L'oeil du chat

Christian Lemoine

Le ventre de la nuit gronde d'insomnies. La nuit ventée, la nuit épouvantée, les harpes de vent sifflant leurs accords telluriens ; et dans ces tourbillons dantesques, il n'est que le noir à trouver son chemin. Aucun pèlerin, aucune nomade déroutée, rien ; nul émigré perdu sur cette terre balayée ; les paquets de bourrasques emportent avec eux le fruit des moisissures et des thallophytes, en vastes embardées de poussières et de feuilles. Craquent les bois et les branches, à mugir de l'un à l'autre pour deviner qui craquera le dernier. Totale obscurité, les nuages en horde couvrent d'un bout à l'autre le petit ciel meurtri entre les frondaisons hérissées. Il n'y surprendrait nulle bête, celui-là assez fou pour y jouer sa raison. Sous les feuilles, sous les racines, sous la terre, la vie pullulante, la vie des fourrures affolées, celle des plumes ébouriffées ; toute vie se tapit et espère sa maintenance au-delà de l'instant rageur.
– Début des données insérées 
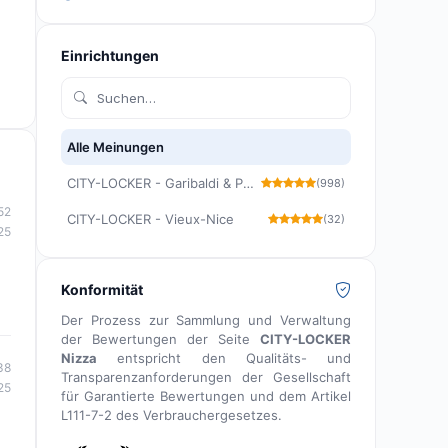
Einrichtungen
Alle Meinungen
CITY-LOCKER - Garibaldi & Port Lympia
(998)
52
CITY-LOCKER - Vieux-Nice
(32)
25
Konformität
Der Prozess zur Sammlung und Verwaltung
der Bewertungen der Seite
CITY-LOCKER
Nizza
entspricht den Qualitäts- und
38
Transparenzanforderungen der Gesellschaft
25
für Garantierte Bewertungen und dem Artikel
L111-7-2 des Verbrauchergesetzes.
Pourtant, une ombre encore se faufile et nargue la tempête. Elle ne cherche pas à traquer la proie, car ce serait vésanie que d'espérer y débusquer une imprudence téméraire. Cette ombre, unique, solitaire, ne voit pas les périls, ignore de les considérer. Elle a, dans son œil subtil, saisi le frêle filet d'une lueur vacillante. Cette seule étincelle suffit à son layon pour en susciter l'achèvement. Ainsi coulant entre les obstacles, le félin intranquille traque l'éclat précaire pour guider sa fuite, cette mince lueur pour unique boussole.